Ciò presuppone che l’essere umano lavori con piacere, pertanto è importante fare un lavoro che soddisfi le proprie aspettative oppure cambiarlo nel tempo, costruendosene uno più adeguato. All’inizio può capitare di lavorare per la necessità di “sbarcare il lunario” poi, raggiunto l’appagamento di questa necessità, si può cominciare a pensare ad un’attività che consenta una realizzazione.
A questo punto, diventa necessario un inciso, a proposito delle persone sotto-occupate o disoccupate: dipende da uno scorretto rapporto e un’incompleta valutazione fra domanda e offerta.
Il secondo aspetto da centrare: superare le cosiddette “fasi di immaturità”.
Cominciamo col dire che si definiscono in tal modo perché costituiscono una tappa di passaggio durante il corretto processo di maturazione di un essere umano, consentendogli, attraverso un meccanismo di imitazione rispetto all’ambiente contestuale, di acquisire degli schemi elaborativi e comportamentali che saranno riveduti e corretti, in termini più logici e di autonomia di pensiero, man mano che si diventa più maturi.

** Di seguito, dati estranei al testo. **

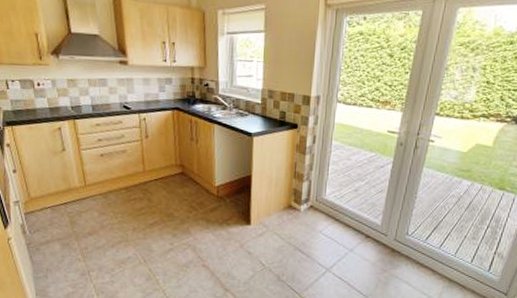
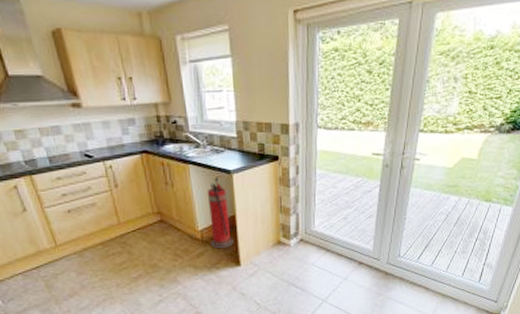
fire extinguisher: none [225,138,246,206] -> present [207,177,233,249]

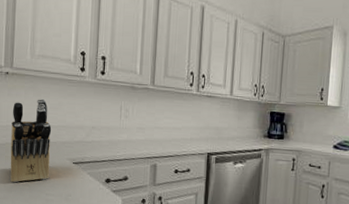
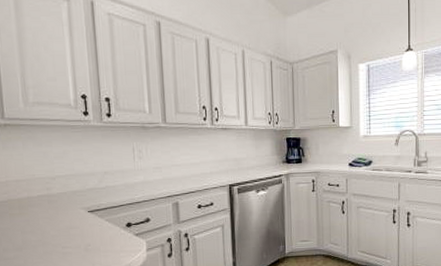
knife block: present [10,98,52,183] -> none [11,148,63,241]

Secondo leggi naturali, infatti, ogni forma di sviluppo prevede un periodo di trasformazione e di “rodaggio”, al fine di consentire aggiustamenti e adattamenti. Noi non possiamo venir meno a questa regola. Inoltre, tale “caratteristica” dimostra che, sul piano psicologico, non esiste nulla di completamente innato, escluso, ovviamente, la personalità di base che rappresenta un elemento potenziale tutto da sviluppare in base alle esperienze di vita.
Quindi, si tratta di momenti di vita che connotano un essere umano in una fase non ancora accettabilmente matura, che presentano delle condizioni notevolmente limitanti (identificazione e dipendenza psicologica; studio solo per obbligo sociale, senza prospettive pragmatiche; competizione con gli altri ed ambizione scorretta; sesso degradante ed egocentrico; gregarietà; autoritarismo; ricerca di protezione e sicurezza in funzione di altri; autostima in funzione del giudizio altrui; etc.).
Siccome nessun essere umano contemporaneo può definirsi completamente libero da questi condizionamenti, il cammino da intraprendere consiste nell’emanciparsi da questi fardelli e procedere sempre più verso l’acquisizione di capacità definite di “mentalizzazione” (assenza di pregiudizi e di inutili paranoie; capacità di contemplazione e riflessione e di assumere il punto di vista altrui; interesse reale per il mondo dell’altro; apertura alla scoperta; capacità pedagogiche e di ascolto; continuità autobiografica; ricchezza della vita interiore, etc.)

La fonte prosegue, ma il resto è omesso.